Ireland’s Reality Is Our Reality


Wednesday November 24th, 2010   •   Posted by Emily Skarbek at 10:04am PDT   •  

As the government of Ireland undergoes scrutiny and criticism for its poorly mismanaged fiscal house, the media risks missing the primary lesson. Poor public sector incentives drive politicians to enact policies that defy the laws of economics. There is no such thing as a free lunch—not even a Keynesian lunch of government issued corn beef and newly minted cabbage. The political process centers around the delusion that government spending amounts to something other than a zero sum—and more often negative sum—game. Markets, private property, and economic liberty are the engines of growth. No government can achieve what a spontaneous order of freely trading people can produce.

The reality is clearly visible in Ireland’s own history. Unleashing markets via economic freedom enhancing policies led to remarkable growth rates of 5-9% in Ireland’s economy in the 1990s. During that period, working class Irish improved their lot dramatically. In 1986, Ireland’s GDP per capita was only 63% of the U.K.’s. By 1999 it exceeded per capita GDP in both the U.K. and Germany.

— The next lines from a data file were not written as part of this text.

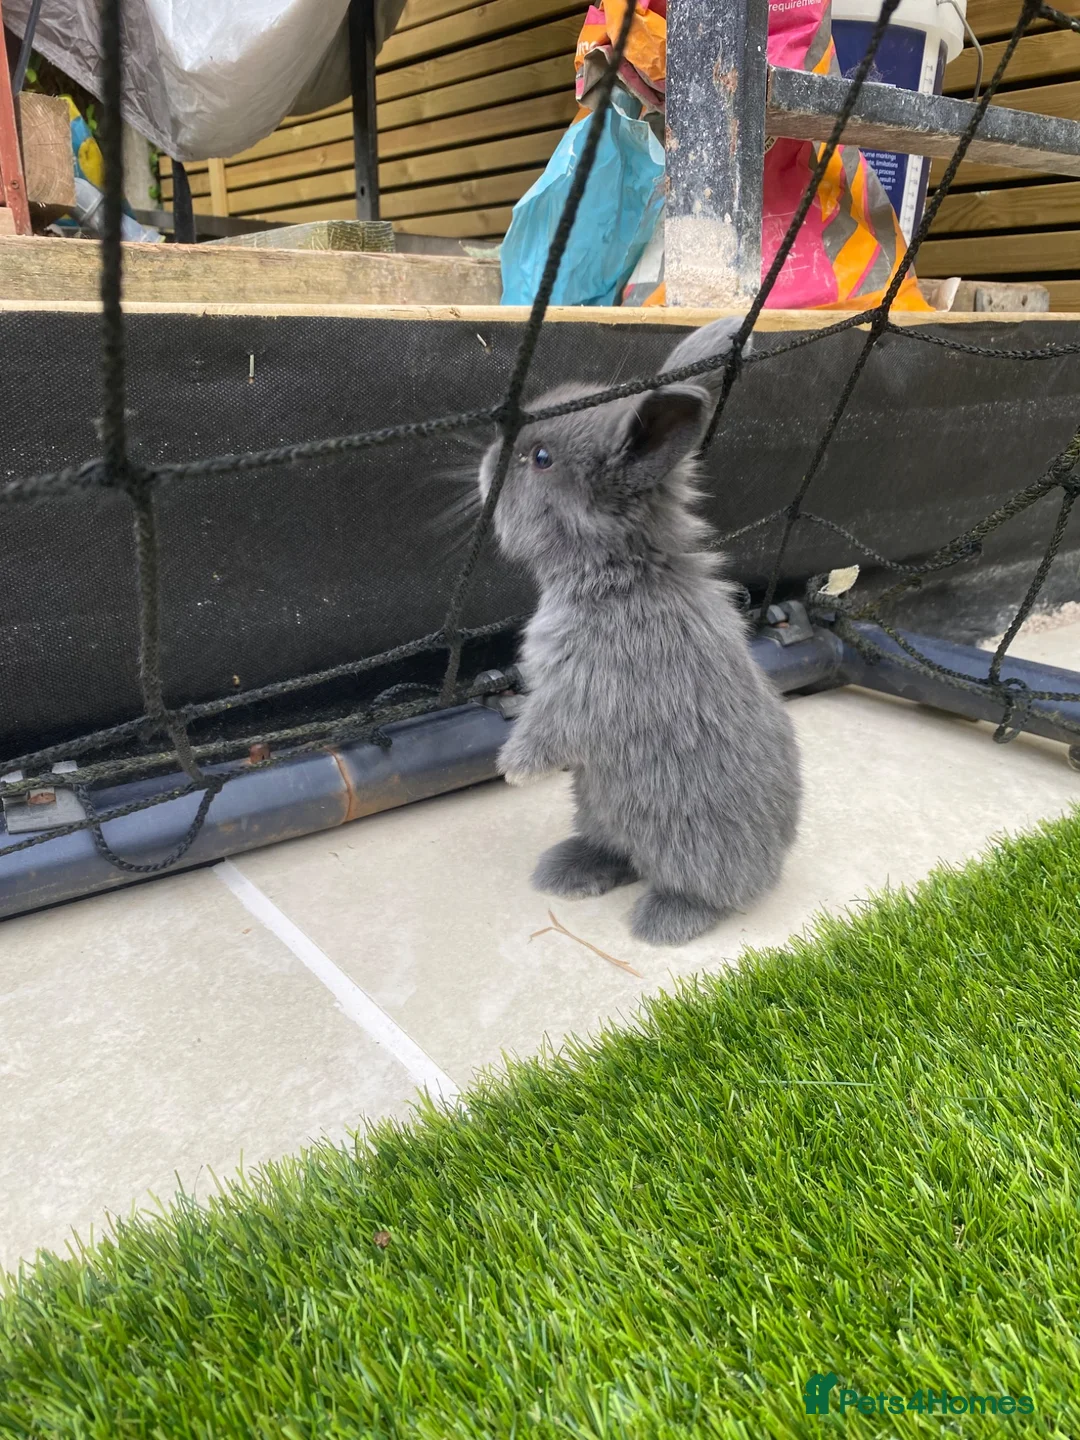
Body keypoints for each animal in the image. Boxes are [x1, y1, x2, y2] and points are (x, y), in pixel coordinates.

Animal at [477, 317, 801, 946]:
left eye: (541, 457)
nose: (487, 463)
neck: (621, 575)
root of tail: (773, 866)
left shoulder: (583, 686)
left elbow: (546, 728)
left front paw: (514, 771)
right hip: (597, 807)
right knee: (619, 855)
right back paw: (565, 872)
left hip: (685, 844)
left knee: (700, 891)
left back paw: (662, 923)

The rapid growth experienced by the Irish in the 1990s came with low taxes. As low taxes encouraged investment and growth, revenue came rolling into the coffers. The incentives facing politicians encouraged excessive public spending. Government continued to expand—growing out of proportion to the private market. Public sending took to new levels and the Leviathan was unconstrained despite the insufficient tax revenue to feed the insatiable appetite of the state. The public sector at best transfers—never creates—wealth and usually wastes resources and destroys new opportunities for innovation and growth. It doesn’t matter who you put in the political line-up. Bad incentives cause bad government policies.

While the media bashing of the current politicians responsible brings important attention to the issues, the bigger picture should not get lost in the debt reshuffling schemes. The bailouts will amount to the state only partially facing up to the realities that public spending cannot produce what the market accomplishes—no matter how hard we wish it so. The poor incentives facing politicians need to be addressed to check the proclivity to spend other people’s money less prudently than one spends her own. Eventually, the U.S. federal government (and some of the states like California) will have to face the same economic reality Ireland now confronts.